Pelletier and Champagne, who was appointed the conservatoire's assistant director, were largely responsible for recruiting a highly impressive international staff of teachers. The CMQM opened its doors in January 1943 with its first round of courses which were held at the Saint-Sulpice Library. Under their leadership, the school gained a high reputation for the quality of its education. In 1956 the two men oversaw the moving of the school to better facilities on Saint Catherine Street. Pelletier was succeeded in the role of director by Roland Leduc in 1961 after 18 years on the job. He also served as the first director of the CMDAQ's second school, the Conservatoire de musique du Québec à Québec, from 1944 until 1946 when Henri Gagnon succeeded him.

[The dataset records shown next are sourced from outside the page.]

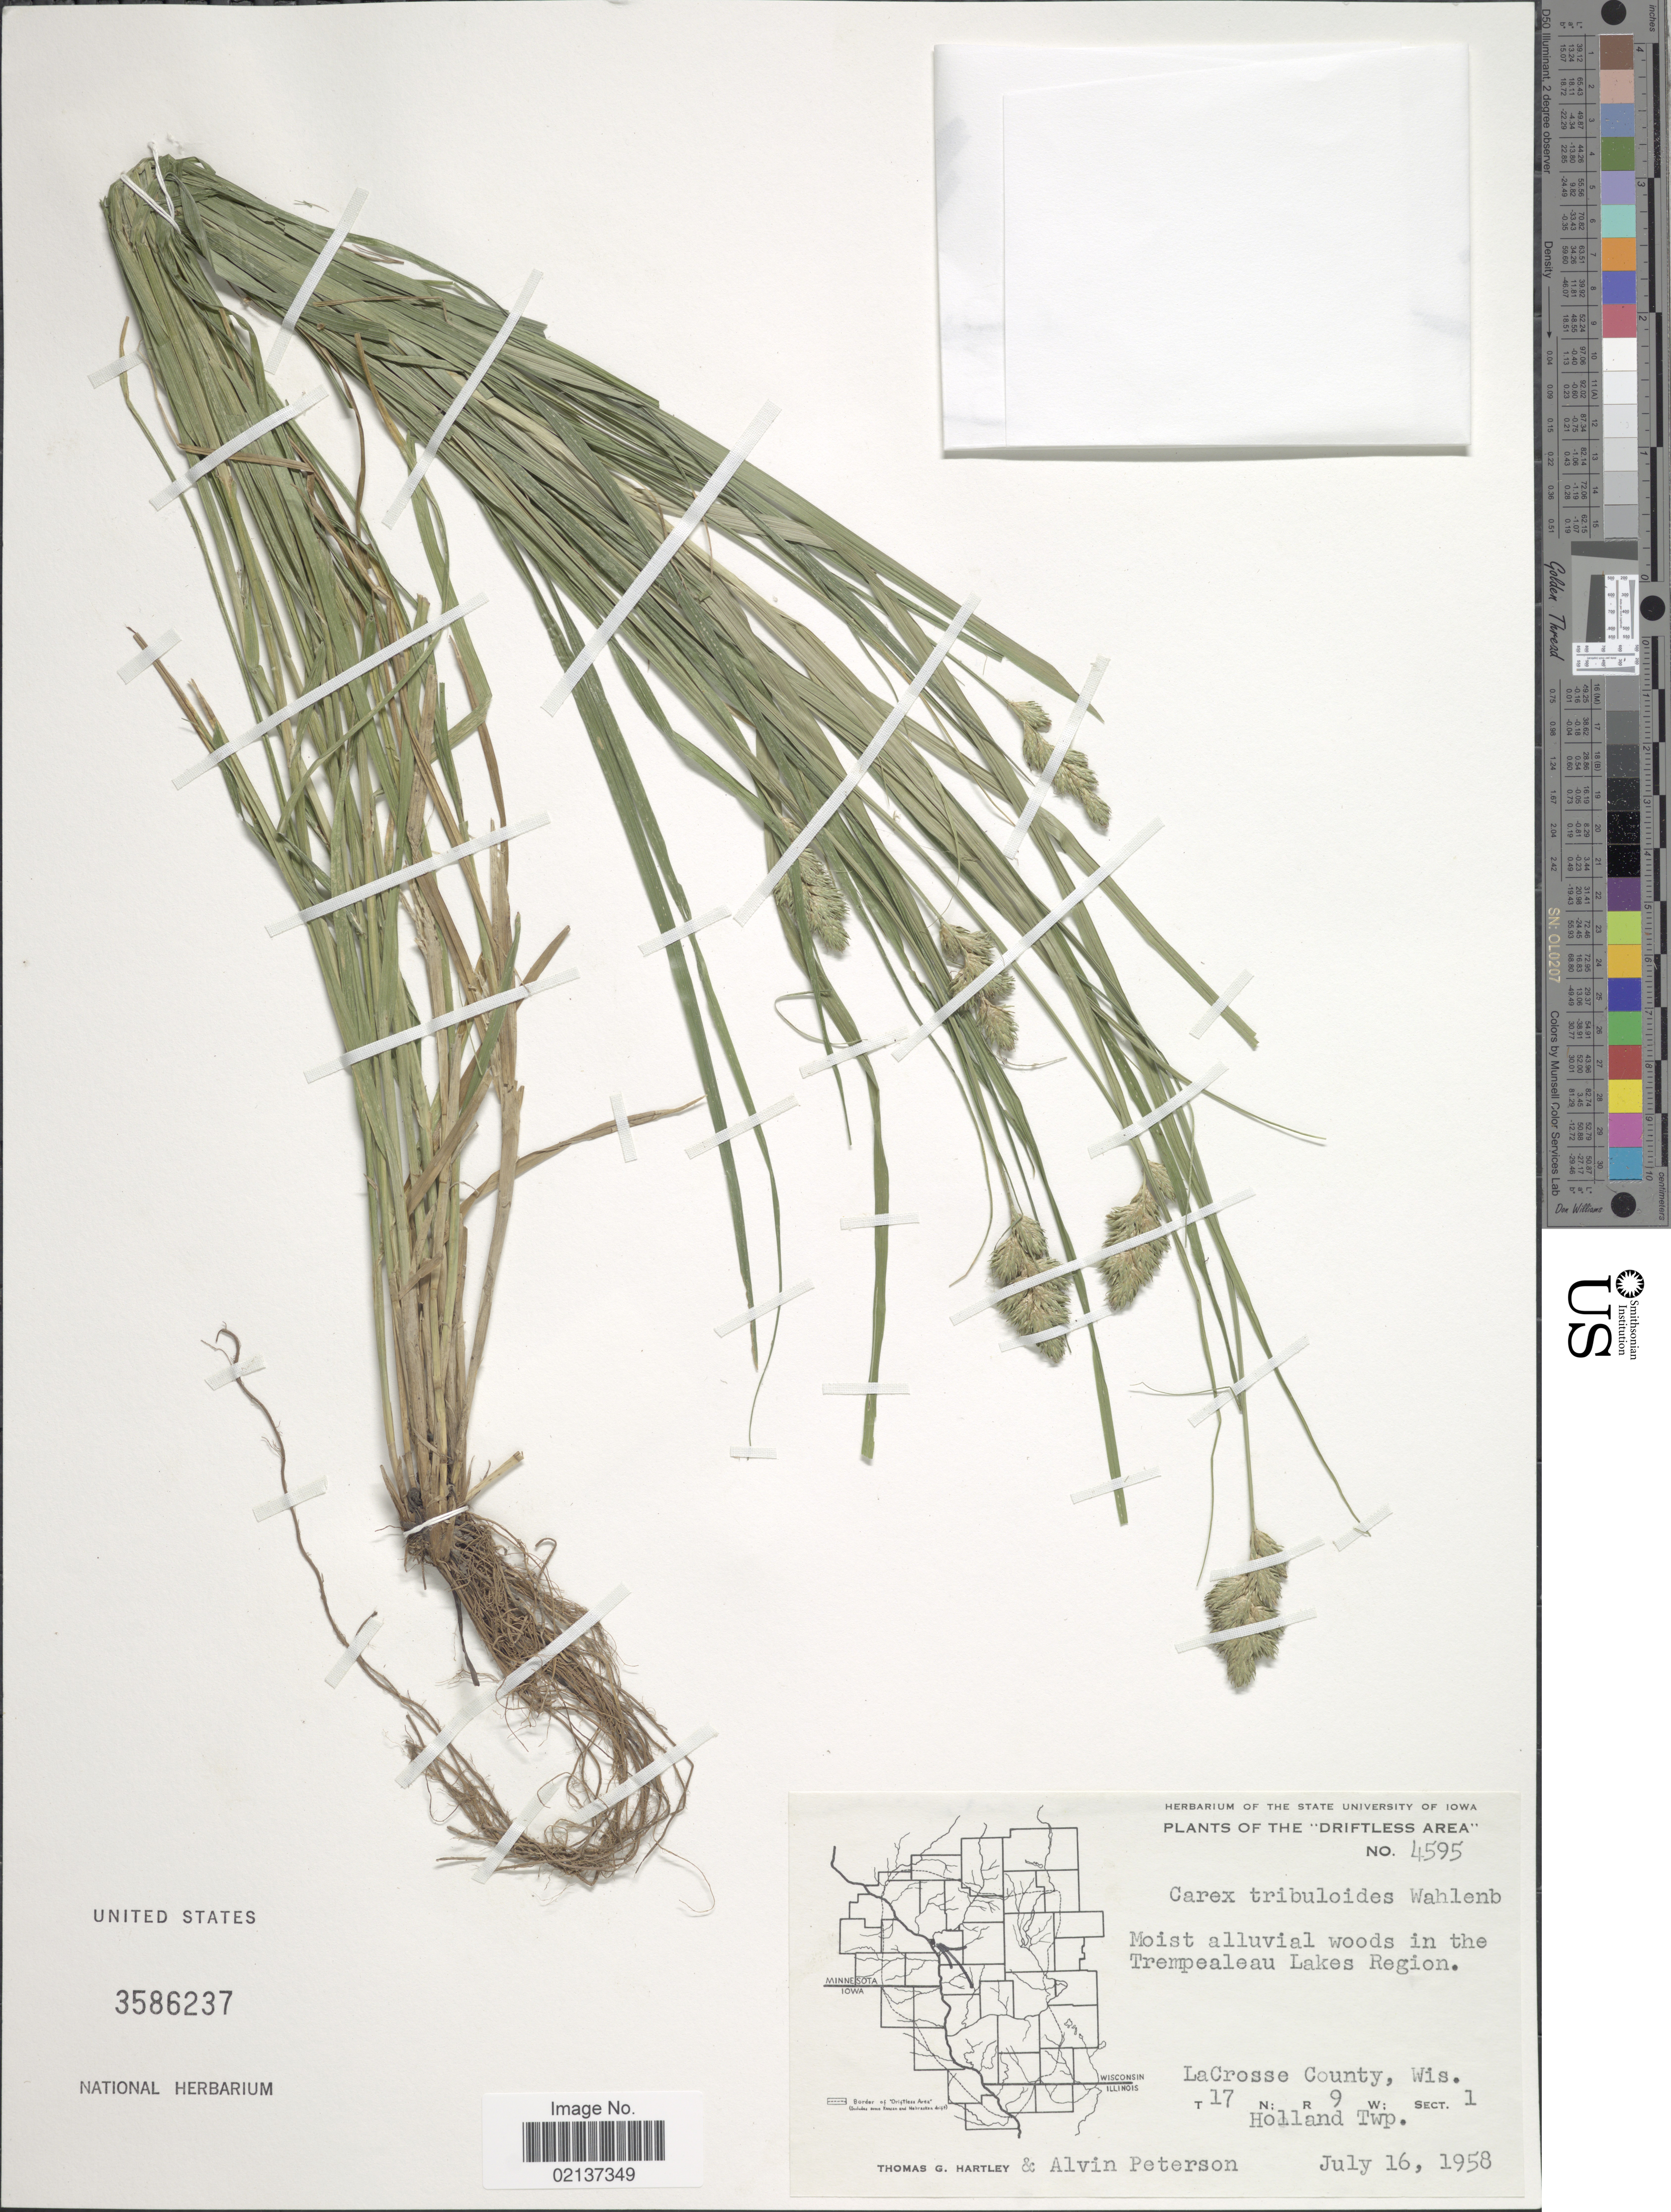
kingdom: Plantae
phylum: Tracheophyta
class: Liliopsida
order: Poales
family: Cyperaceae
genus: Carex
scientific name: Carex tribuloides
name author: Wahlenb.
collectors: T. G. Hartley & A. M. Peterson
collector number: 4595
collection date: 1958-07-16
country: United States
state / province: Wisconsin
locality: The Driftless Area, Trempealeau Lakes Region, LaCrosse County, Wis., T17N, R9W, sect 1, Holland Twp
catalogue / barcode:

==The Orchestre Symphonique de Québec and later life and career==
Pelletier and his wife both decided to leave the Metropolitan Opera when Rudolf Bing was appointed the company's new general manager in 1950. Bampton stated in a 1989 interview that, "Both of us got the feeling that we wouldn't be happy with the new regime." This change considerably freed up Pelletier's schedule and enabled him to accept at offer to become artistic director of the Orchestre Symphonique de Québec. He assumed the post in June 1951, remaining there for the next 15 years. During that time he also conducted the Children's Concerts of the New York Philharmonic from 1952 to 1957 and the tours of the National Youth Orchestra of Canada in 1960–1961.

Pelletier retired from performance in the early 1970s and thereafter lived with his wife in New York City. He died in Wayne, Pennsylvania in 1982 and was interred in the cemetery at St. David's Episcopal Church. His memoirs, Une symphonie inachevée, were published ten years prior to his death.

==Honours==
- In 1936, he was awarded an Honorary Doctor of Music degree from the Université de Montréal.
- In 1946, he was appointed a Companion of the Order of St Michael and St George.
- In 1952, he was awarded an Honorary Doctor of Music degree from the Université Laval.
- In 1953, he was awarded an Honorary Doctor of Music degree from the University of Alberta.
- In 1958, a boulevard in Ville d'Anjou, Montreal was named after him. Along the road is also a primary school which bears his name.
- In 1959, he was awarded an Honorary Doctor of Music degree from the New York College of Music.
- In 1960, he was awarded an Honorary Doctor of Music degree from Hobart College.
- In 1965, the music school of the Sisters of Ste-Anne in Montreal was named after him.
- In 1966, he was awarded an Honorary Doctor of Music degree from Ottawa University.
- In 1966, the Place des Arts' Salle Wilfrid-Pelletier, the largest multi-purpose concert hall in Canada, was named in his honour.
- In 1967, he was appointed a Companion of the Order of Canada.
- In 1968, he was awarded an Honorary Doctor of Music degree from McGill University.
- In 1978, he was awarded an Honorary Doctor of Music degree from the Université du Québec.
- In 1983, the Wilfrid Pelletier Foundation was established, an organization which annually awards grants to holders of the premier prix of the Conservatoire de musique du Québec.
- In 1984, sculptor Arto Tchakmaktchian made a bronze bust of Pelletier which is on display at the Place des Arts.
- In 2002, he became a MasterWorks honouree for the Audio-Visual Preservation Trust of Canada.